* **Directions for this task**:
Would you repeat every line below exactly, please?

---

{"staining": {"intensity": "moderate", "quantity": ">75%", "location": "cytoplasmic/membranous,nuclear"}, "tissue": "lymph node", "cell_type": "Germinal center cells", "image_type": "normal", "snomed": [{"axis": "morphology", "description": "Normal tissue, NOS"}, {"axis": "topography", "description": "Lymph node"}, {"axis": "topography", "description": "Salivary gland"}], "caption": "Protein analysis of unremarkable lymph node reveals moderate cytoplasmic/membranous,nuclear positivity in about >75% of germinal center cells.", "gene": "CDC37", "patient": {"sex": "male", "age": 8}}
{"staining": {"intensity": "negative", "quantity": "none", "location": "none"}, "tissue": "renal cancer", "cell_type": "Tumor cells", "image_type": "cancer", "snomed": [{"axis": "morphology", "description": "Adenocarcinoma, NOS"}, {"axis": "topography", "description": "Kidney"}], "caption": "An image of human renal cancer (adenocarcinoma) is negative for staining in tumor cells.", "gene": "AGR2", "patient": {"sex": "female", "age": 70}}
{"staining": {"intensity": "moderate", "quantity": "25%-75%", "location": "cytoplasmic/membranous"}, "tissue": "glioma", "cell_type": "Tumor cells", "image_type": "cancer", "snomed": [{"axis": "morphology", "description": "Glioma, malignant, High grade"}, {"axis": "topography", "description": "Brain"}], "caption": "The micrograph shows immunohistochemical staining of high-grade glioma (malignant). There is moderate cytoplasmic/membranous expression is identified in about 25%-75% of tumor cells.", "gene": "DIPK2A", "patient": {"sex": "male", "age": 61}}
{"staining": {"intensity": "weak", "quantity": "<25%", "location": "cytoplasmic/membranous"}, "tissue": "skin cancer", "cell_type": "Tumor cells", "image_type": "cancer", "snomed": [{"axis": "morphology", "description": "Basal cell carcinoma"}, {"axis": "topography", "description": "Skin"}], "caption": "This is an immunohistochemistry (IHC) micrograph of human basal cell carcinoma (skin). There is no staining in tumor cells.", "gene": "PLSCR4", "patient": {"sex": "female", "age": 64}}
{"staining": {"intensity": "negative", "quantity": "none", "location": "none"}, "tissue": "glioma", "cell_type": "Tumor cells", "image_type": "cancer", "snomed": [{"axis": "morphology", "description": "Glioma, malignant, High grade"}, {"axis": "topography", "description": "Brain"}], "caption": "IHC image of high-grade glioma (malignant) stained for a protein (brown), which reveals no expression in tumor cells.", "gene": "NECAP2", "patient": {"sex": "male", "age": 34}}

---

* **The completed task**:
{"staining": {"intensity": "moderate", "quantity": ">75%", "location": "cytoplasmic/membranous,nuclear"}, "tissue": "lymph node", "cell_type": "Germinal center cells", "image_type": "normal", "snomed": [{"axis": "morphology", "description": "Normal tissue, NOS"}, {"axis": "topography", "description": "Lymph node"}, {"axis": "topography", "description": "Salivary gland"}], "caption": "Protein analysis of unremarkable lymph node reveals moderate cytoplasmic/membranous,nuclear positivity in about >75% of germinal center cells.", "gene": "CDC37", "patient": {"sex": "male", "age": 8}}
{"staining": {"intensity": "negative", "quantity": "none", "location": "none"}, "tissue": "renal cancer", "cell_type": "Tumor cells", "image_type": "cancer", "snomed": [{"axis": "morphology", "description": "Adenocarcinoma, NOS"}, {"axis": "topography", "description": "Kidney"}], "caption": "An image of human renal cancer (adenocarcinoma) is negative for staining in tumor cells.", "gene": "AGR2", "patient": {"sex": "female", "age": 70}}
{"staining": {"intensity": "moderate", "quantity": "25%-75%", "location": "cytoplasmic/membranous"}, "tissue": "glioma", "cell_type": "Tumor cells", "image_type": "cancer", "snomed": [{"axis": "morphology", "description": "Glioma, malignant, High grade"}, {"axis": "topography", "description": "Brain"}], "caption": "The micrograph shows immunohistochemical staining of high-grade glioma (malignant). There is moderate cytoplasmic/membranous expression is identified in about 25%-75% of tumor cells.", "gene": "DIPK2A", "patient": {"sex": "male", "age": 61}}
{"staining": {"intensity": "weak", "quantity": "<25%", "location": "cytoplasmic/membranous"}, "tissue": "skin cancer", "cell_type": "Tumor cells", "image_type": "cancer", "snomed": [{"axis": "morphology", "description": "Basal cell carcinoma"}, {"axis": "topography", "description": "Skin"}], "caption": "This is an immunohistochemistry (IHC) micrograph of human basal cell carcinoma (skin). There is no staining in tumor cells.", "gene": "PLSCR4", "patient": {"sex": "female", "age": 64}}
{"staining": {"intensity": "negative", "quantity": "none", "location": "none"}, "tissue": "glioma", "cell_type": "Tumor cells", "image_type": "cancer", "snomed": [{"axis": "morphology", "description": "Glioma, malignant, High grade"}, {"axis": "topography", "description": "Brain"}], "caption": "IHC image of high-grade glioma (malignant) stained for a protein (brown), which reveals no expression in tumor cells.", "gene": "NECAP2", "patient": {"sex": "male", "age": 34}}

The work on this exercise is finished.